Thursday, November 12, 2009

Five-Minute Blog: Cold

I am just like Sam McGee from Tennessee, who could never get warm enough in Robert Service's poem.

When I was little, we lived in a house warmed by wood stove, so the back rooms where we slept were never as warm as the front ones. My father would take our heavy quilts or the Pendleton blanket, hold them over the stove until they were warm, fold the heat inside them, and walk down the frozen tundra of our hallway to unfold them on his cold daughters. That burst of warmth (literal and figurative) would just make us boneless with peace. And then he'd sit there at the edge of the bed and recite poetry in the dark until we were all the way asleep. It's why I know who Sam McGee is now. We are very lucky.

Perhaps because I am so spoiled, I can't stand being cold. It makes me whiny and irritable. I can't think of anything else when I'm cold. I feel like the wind is blowing just to offend me. I feel like everything is unfair in the deep way that things are unfair when one is seven years old. At least, that's how I felt in at home in Oklahoma when I was cold, or especially, on the few cold days we had in Mississippi when I was in graduate school. In Italy, I was mad with the cold, and watched the tiny Italian women go by on their way to market wearing short skirts and big scarves and thought they must be inhuman because they were tough enough to wear nothing between themselves and the cold but microfiber tights. I went to the market in a huge brown coat, and froze, and felt like the Hunchback of Notre Dame.

I was born in what they call a "blizzard" in Oklahoma. Here in upstate New York, they would probably call it "fifteen minutes of light snow." But it stopped everyone in Oklahoma in their tracks at the time. I always think it is the reason I love snow. Snow is not the same as cold. I can stand cold when there is snow. It's the dead leaves, wind blowing, cold without reason that makes me irate and obnoxious.

But here, for some reason, I can stand the cold. This morning, we had frost, and the wind coming off the Black River Bay was so cold my fingernails hurt. But I took Tula walking downtown anyway, and stood around in the cold while she smelled of everything and tried to eat poison berries. I was cold. I wished she'd hurry. But I wasn't mad about it.

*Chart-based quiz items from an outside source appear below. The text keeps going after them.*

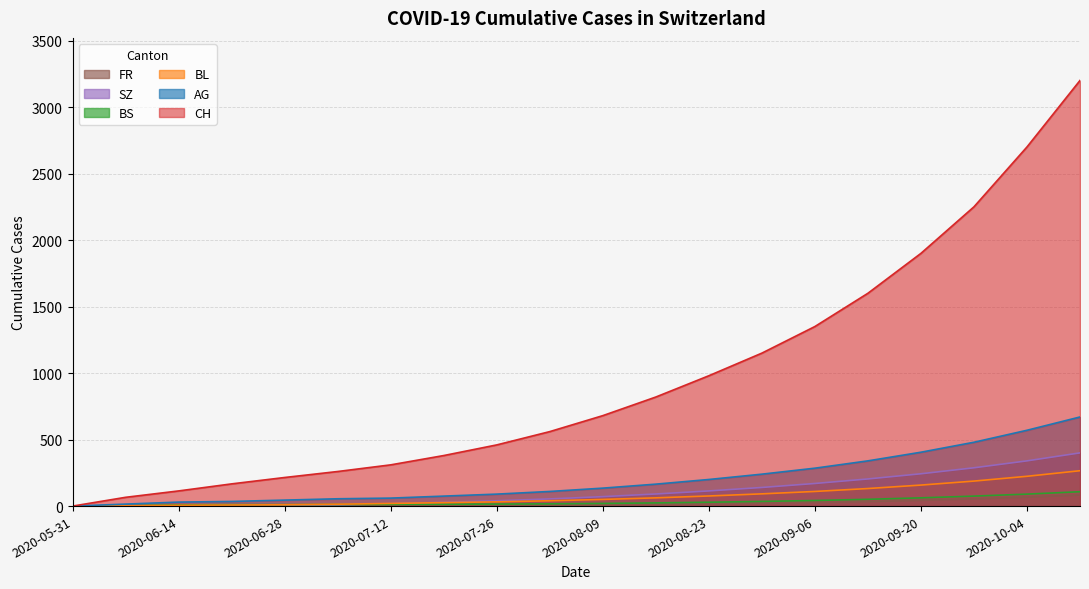

Reading left to right, transcribe all the data shown in this chart.

CH: 2020-05-31=0	2020-06-07=66	2020-06-14=114	2020-06-21=167	2020-06-28=215	2020-07-05=260	2020-07-12=310	2020-07-19=380	2020-07-26=460	2020-08-02=560	2020-08-09=680	2020-08-16=820	2020-08-23=980	2020-08-30=1150	2020-09-06=1350	2020-09-13=1600	2020-09-20=1900	2020-09-27=2250	2020-10-04=2700	2020-10-11=3200
AG: 2020-05-31=0	2020-06-07=15	2020-06-14=30	2020-06-21=35	2020-06-28=45	2020-07-05=55	2020-07-12=60	2020-07-19=75	2020-07-26=90	2020-08-02=110	2020-08-09=135	2020-08-16=165	2020-08-23=200	2020-08-30=240	2020-09-06=285	2020-09-13=340	2020-09-20=405	2020-09-27=480	2020-10-04=570	2020-10-11=670
BL: 2020-05-31=0	2020-06-07=2	2020-06-14=6	2020-06-21=8	2020-06-28=10	2020-07-05=14	2020-07-12=20	2020-07-19=26	2020-07-26=32	2020-08-02=40	2020-08-09=50	2020-08-16=62	2020-08-23=76	2020-08-30=92	2020-09-06=110	2020-09-13=132	2020-09-20=158	2020-09-27=188	2020-10-04=224	2020-10-11=266
BS: 2020-05-31=0	2020-06-07=3	2020-06-14=9	2020-06-21=11	2020-06-28=11	2020-07-05=12	2020-07-12=13	2020-07-19=14	2020-07-26=15	2020-08-02=17	2020-08-09=20	2020-08-16=24	2020-08-23=29	2020-08-30=35	2020-09-06=42	2020-09-13=51	2020-09-20=62	2020-09-27=75	2020-10-04=90	2020-10-11=108
SZ: 2020-05-31=0	2020-06-07=0	2020-06-14=0	2020-06-21=1	2020-06-28=1	2020-07-05=9	2020-07-12=18	2020-07-19=28	2020-07-26=40	2020-08-02=54	2020-08-09=71	2020-08-16=91	2020-08-23=114	2020-08-30=140	2020-09-06=170	2020-09-13=204	2020-09-20=243	2020-09-27=288	2020-10-04=340	2020-10-11=400
FR: 2020-05-31=0	2020-06-07=0	2020-06-14=0	2020-06-21=1	2020-06-28=2	2020-07-05=2	2020-07-12=3	2020-07-19=4	2020-07-26=5	2020-08-02=7	2020-08-09=9	2020-08-16=12	2020-08-23=16	2020-08-30=21	2020-09-06=27	2020-09-13=34	2020-09-20=43	2020-09-27=54	2020-10-04=67	2020-10-11=83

Cold here seems natural. I know cold is natural everywhere. Weather is itself, and we put the judgement on it. Maybe it's just because I expect to be cold here that I don't mind it as much. In Oklahoma and Mississippi, I felt like I ought to be warm, because both of those states do warm REALLY well, and for most of the year, too. In Italy, I was mad when it was cold because my house was so drafty and full of cracks that let it in, and the marble tiles were like ice.

I say this now, of course, when it's normal cold. I may be Sam McGee again when it's 20 below. Except I think there will be snow then, and it covers all ills for me. (And here, it may also cover my car for me...I find that very exciting!)

We'll see. It just feels easy to have a good attitude up here. I don't know why. I even love the dead leaves.

And now my five minutes are up, and I must work on my novel then get ready for school.